Stored data entries:

- Opening Delimiter -

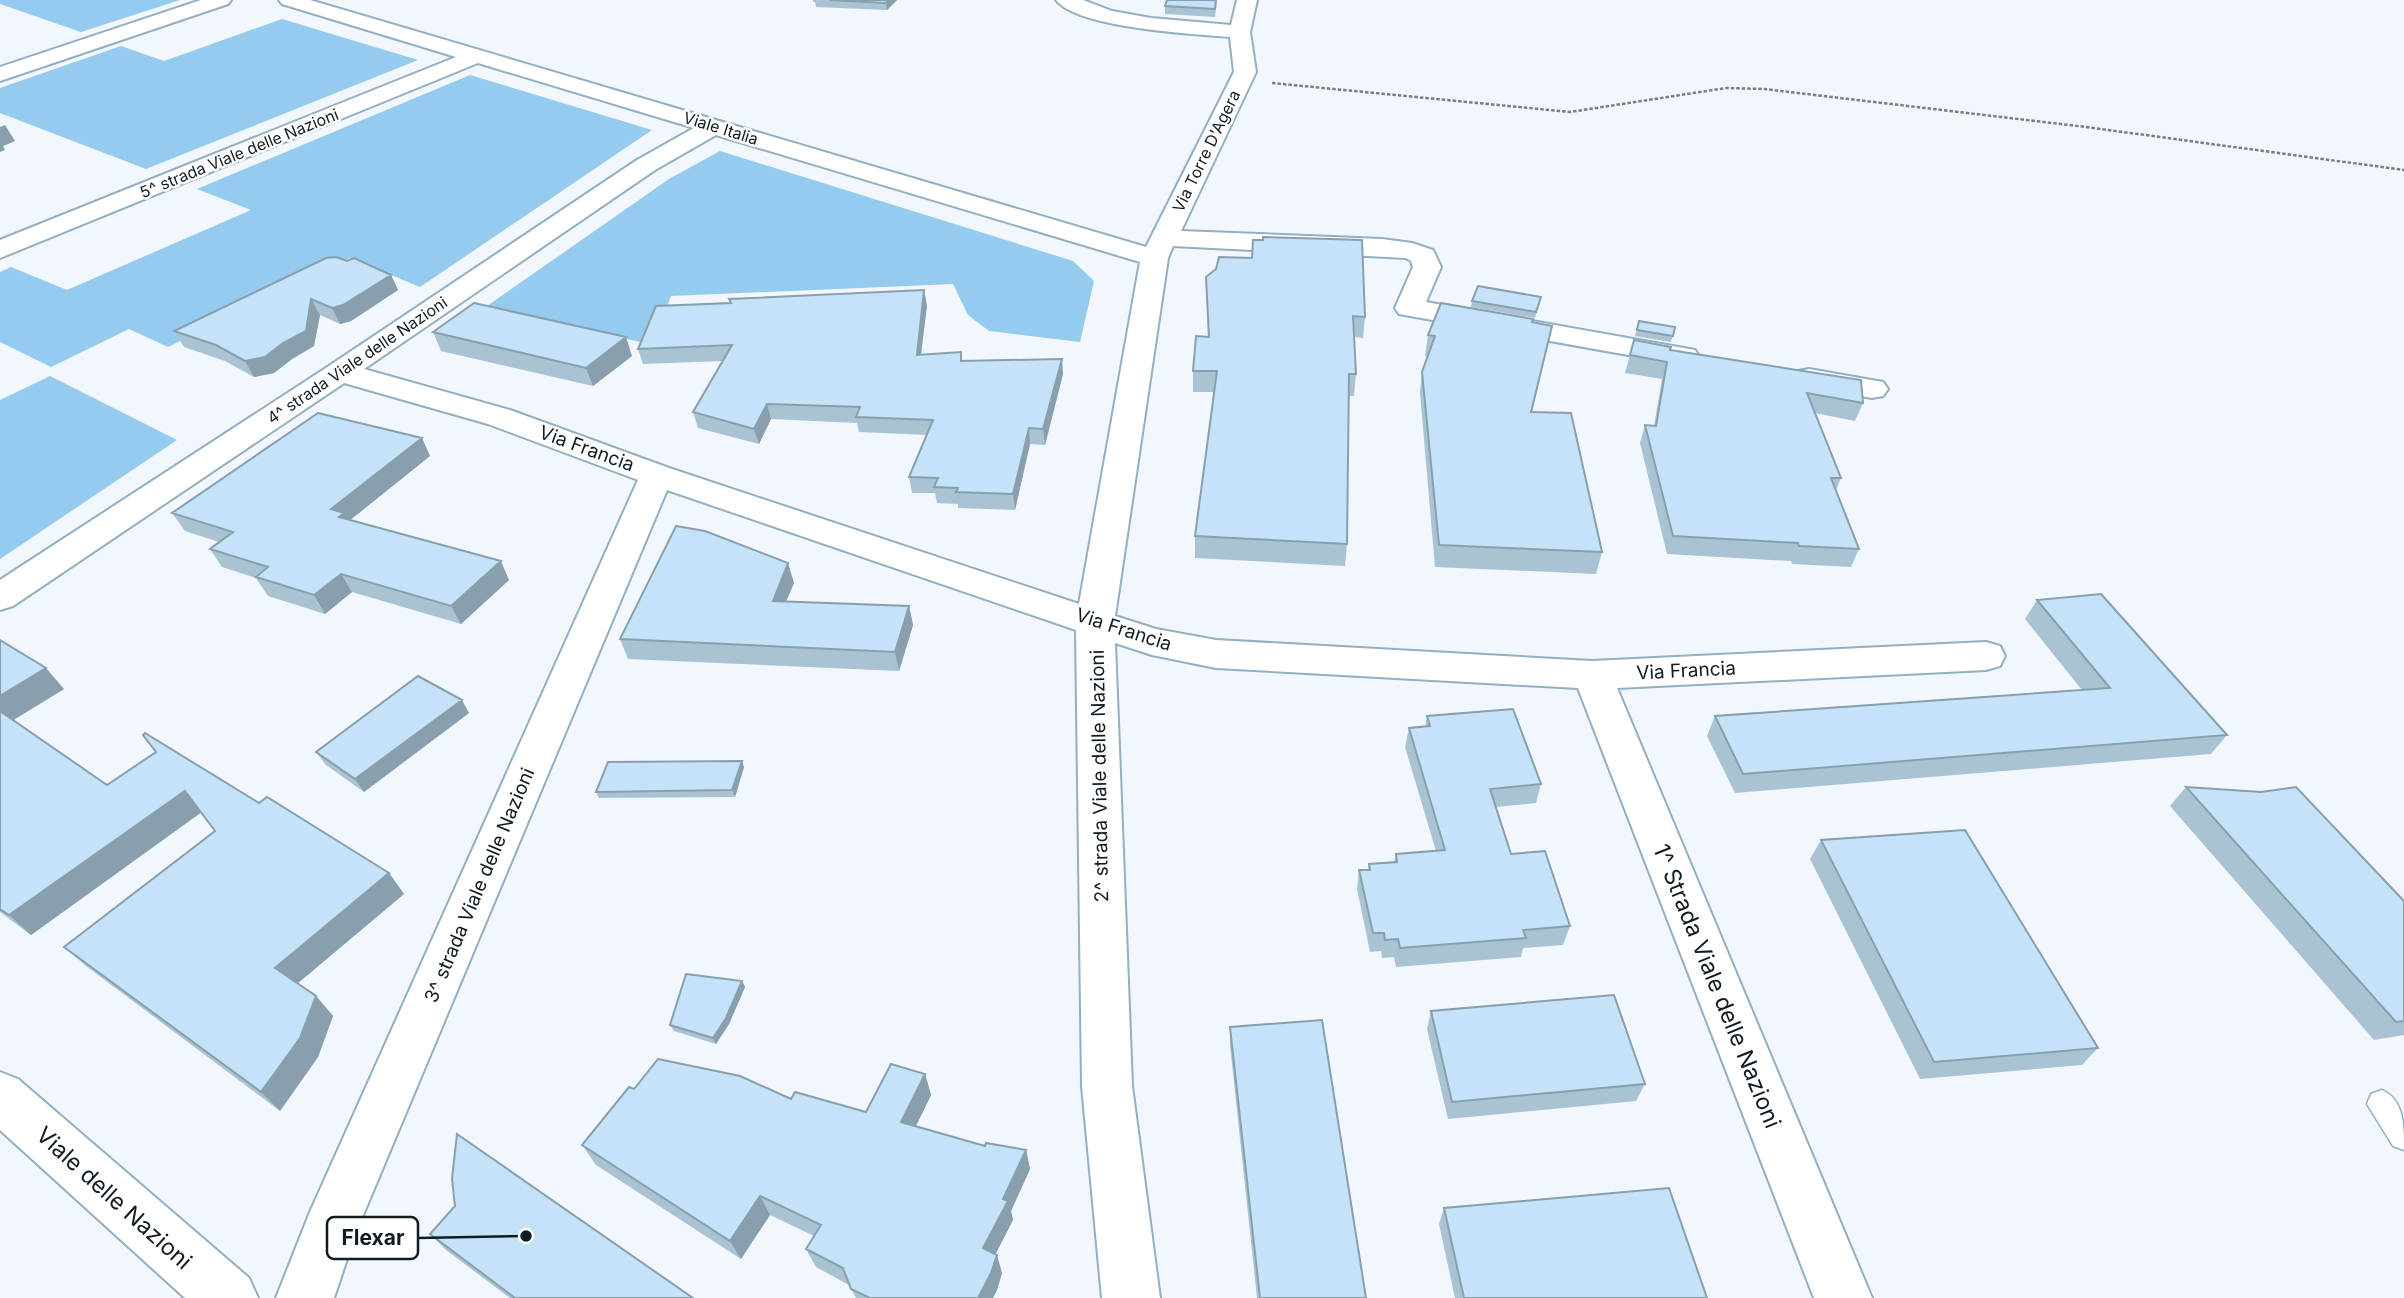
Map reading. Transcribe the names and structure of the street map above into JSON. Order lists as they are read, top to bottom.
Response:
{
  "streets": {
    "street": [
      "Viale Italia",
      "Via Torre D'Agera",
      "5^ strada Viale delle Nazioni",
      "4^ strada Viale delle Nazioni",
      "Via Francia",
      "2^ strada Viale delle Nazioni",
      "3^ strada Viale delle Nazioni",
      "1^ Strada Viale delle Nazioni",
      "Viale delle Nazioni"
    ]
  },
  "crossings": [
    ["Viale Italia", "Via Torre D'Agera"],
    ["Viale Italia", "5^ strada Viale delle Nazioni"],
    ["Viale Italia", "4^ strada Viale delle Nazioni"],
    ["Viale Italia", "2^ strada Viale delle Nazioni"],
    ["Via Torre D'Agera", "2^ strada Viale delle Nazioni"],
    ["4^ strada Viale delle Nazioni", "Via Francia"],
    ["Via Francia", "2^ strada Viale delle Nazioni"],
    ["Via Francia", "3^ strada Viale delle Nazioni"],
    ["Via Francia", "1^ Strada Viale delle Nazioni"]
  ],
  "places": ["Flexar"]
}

- Closing Delimiter -

Could you write out the records again exactly, omitting each image?

## PROBLEM SOLUTION:
Map reading. Transcribe the names and structure of the street map above into JSON. Order lists as they are read, top to bottom.
Response:
{
  "streets": {
    "street": [
      "Viale Italia",
      "Via Torre D'Agera",
      "5^ strada Viale delle Nazioni",
      "4^ strada Viale delle Nazioni",
      "Via Francia",
      "2^ strada Viale delle Nazioni",
      "3^ strada Viale delle Nazioni",
      "1^ Strada Viale delle Nazioni",
      "Viale delle Nazioni"
    ]
  },
  "crossings": [
    ["Viale Italia", "Via Torre D'Agera"],
    ["Viale Italia", "5^ strada Viale delle Nazioni"],
    ["Viale Italia", "4^ strada Viale delle Nazioni"],
    ["Viale Italia", "2^ strada Viale delle Nazioni"],
    ["Via Torre D'Agera", "2^ strada Viale delle Nazioni"],
    ["4^ strada Viale delle Nazioni", "Via Francia"],
    ["Via Francia", "2^ strada Viale delle Nazioni"],
    ["Via Francia", "3^ strada Viale delle Nazioni"],
    ["Via Francia", "1^ Strada Viale delle Nazioni"]
  ],
  "places": ["Flexar"]
}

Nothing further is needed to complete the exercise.